> ACTIVITY
Quote exactly and only this range of lines in the data below: the line that holds "X148082000Y-132842000D01*" to the line that holds "X160020000Y-135890000D01*", both included.

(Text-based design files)
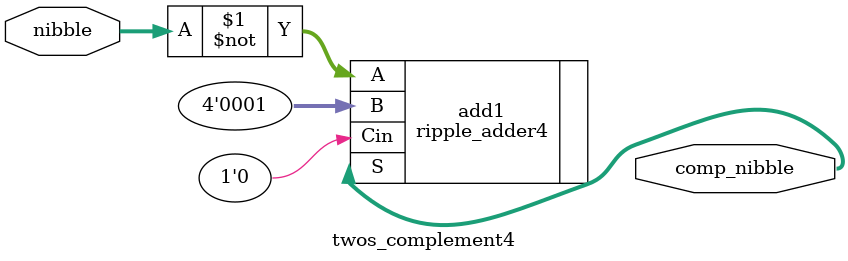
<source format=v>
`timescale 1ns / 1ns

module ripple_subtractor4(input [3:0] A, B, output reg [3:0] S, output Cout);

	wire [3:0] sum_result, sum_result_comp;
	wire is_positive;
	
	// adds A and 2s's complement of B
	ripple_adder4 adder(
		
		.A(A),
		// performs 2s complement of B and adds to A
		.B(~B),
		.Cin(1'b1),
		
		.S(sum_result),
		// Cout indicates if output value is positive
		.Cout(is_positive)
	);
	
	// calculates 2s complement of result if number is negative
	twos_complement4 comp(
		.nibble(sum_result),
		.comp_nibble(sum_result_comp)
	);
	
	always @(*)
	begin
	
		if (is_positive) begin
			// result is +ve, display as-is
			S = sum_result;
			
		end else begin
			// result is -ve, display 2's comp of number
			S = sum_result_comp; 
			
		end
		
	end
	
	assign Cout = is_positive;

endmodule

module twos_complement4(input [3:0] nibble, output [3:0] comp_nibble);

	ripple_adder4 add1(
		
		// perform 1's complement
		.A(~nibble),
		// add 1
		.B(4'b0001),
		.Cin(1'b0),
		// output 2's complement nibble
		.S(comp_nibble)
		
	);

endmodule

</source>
* * *
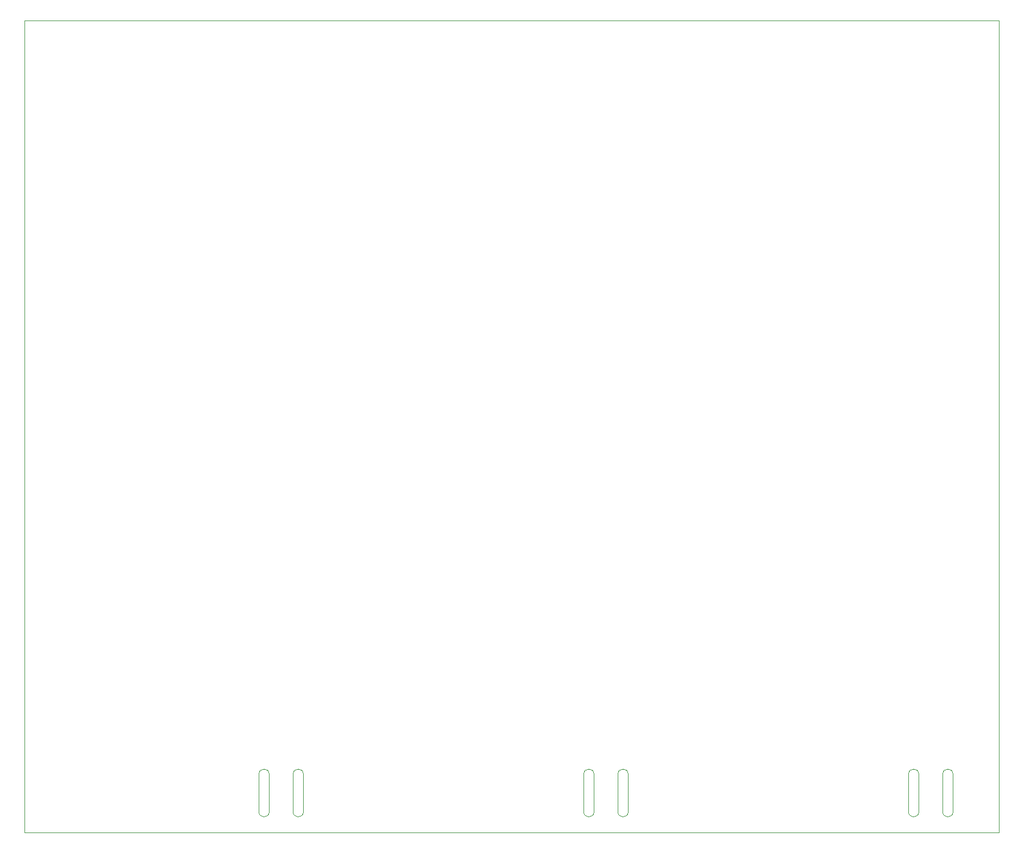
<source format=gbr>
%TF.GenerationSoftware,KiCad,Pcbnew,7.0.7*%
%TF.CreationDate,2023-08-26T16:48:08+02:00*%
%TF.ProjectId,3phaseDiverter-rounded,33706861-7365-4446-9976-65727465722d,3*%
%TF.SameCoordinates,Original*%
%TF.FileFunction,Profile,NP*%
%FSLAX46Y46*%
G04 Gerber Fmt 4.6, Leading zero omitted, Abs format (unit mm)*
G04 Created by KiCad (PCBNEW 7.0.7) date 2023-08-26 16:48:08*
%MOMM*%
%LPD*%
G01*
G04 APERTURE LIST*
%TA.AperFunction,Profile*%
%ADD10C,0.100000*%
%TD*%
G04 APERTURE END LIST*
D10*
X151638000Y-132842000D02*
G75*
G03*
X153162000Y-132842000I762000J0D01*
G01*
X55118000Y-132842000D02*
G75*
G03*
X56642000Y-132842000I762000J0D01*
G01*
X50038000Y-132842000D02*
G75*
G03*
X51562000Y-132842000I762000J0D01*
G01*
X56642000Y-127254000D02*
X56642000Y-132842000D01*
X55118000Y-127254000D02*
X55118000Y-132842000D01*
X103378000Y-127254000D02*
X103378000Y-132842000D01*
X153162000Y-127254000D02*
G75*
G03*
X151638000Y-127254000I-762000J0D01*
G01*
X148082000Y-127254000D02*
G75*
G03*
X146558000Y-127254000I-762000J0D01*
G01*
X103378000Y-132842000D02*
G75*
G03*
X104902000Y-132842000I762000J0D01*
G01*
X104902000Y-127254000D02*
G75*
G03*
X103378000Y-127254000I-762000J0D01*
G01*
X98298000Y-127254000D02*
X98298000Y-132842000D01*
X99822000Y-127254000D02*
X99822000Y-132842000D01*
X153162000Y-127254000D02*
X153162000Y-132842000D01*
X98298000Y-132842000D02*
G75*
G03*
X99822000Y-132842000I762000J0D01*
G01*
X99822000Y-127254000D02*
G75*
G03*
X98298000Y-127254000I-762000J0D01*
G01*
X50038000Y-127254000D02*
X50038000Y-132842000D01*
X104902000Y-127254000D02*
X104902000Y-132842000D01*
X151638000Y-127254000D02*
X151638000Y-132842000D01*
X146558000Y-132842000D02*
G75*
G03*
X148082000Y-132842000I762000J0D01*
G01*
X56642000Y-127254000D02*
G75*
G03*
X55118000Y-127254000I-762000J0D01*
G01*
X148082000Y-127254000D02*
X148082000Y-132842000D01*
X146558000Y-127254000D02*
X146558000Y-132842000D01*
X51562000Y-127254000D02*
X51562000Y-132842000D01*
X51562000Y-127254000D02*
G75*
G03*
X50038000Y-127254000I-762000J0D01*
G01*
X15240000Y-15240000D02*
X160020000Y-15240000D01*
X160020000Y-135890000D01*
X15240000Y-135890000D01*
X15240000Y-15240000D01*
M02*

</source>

> ANSWER AREA
X148082000Y-132842000D01*
X146558000Y-127254000D02*
X146558000Y-132842000D01*
X51562000Y-127254000D02*
X51562000Y-132842000D01*
X51562000Y-127254000D02*
G75*
G03*
X50038000Y-127254000I-762000J0D01*
G01*
X15240000Y-15240000D02*
X160020000Y-15240000D01*
X160020000Y-135890000D01*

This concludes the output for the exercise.